■ Task requirements: Report how many lines in the records carry the string "fermeture", and give no further text.

(Data items)
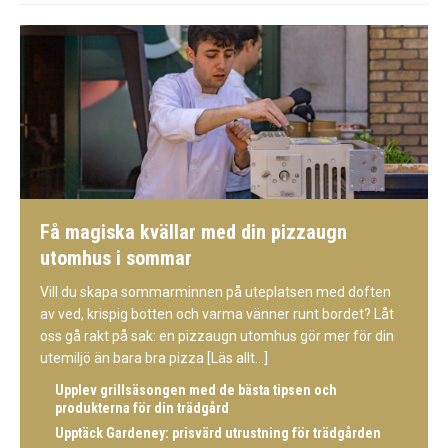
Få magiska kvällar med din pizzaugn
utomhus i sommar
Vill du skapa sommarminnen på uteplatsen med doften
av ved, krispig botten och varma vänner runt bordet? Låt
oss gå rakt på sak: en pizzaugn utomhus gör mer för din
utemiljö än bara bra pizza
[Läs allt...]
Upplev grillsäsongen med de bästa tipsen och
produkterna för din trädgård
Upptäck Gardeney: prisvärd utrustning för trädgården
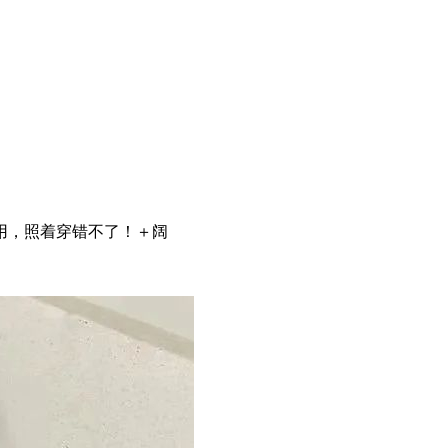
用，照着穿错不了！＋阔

* * *

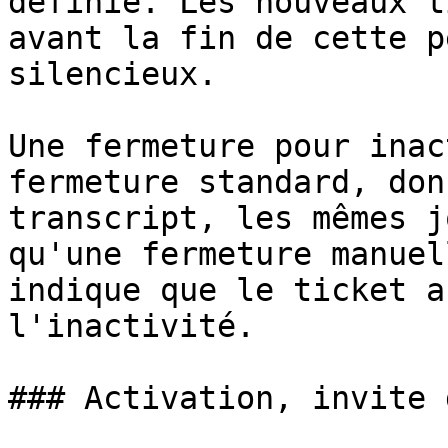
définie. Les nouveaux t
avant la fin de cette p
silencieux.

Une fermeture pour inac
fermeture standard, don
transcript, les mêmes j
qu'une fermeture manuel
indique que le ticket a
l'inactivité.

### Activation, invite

...

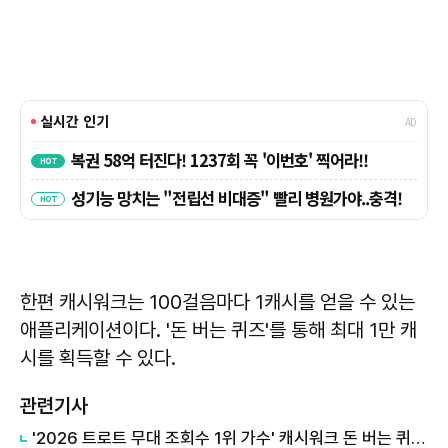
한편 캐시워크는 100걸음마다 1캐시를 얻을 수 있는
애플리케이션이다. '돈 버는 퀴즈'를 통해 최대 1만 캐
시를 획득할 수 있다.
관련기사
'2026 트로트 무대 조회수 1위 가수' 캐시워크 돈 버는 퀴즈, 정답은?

■ Answer space: 3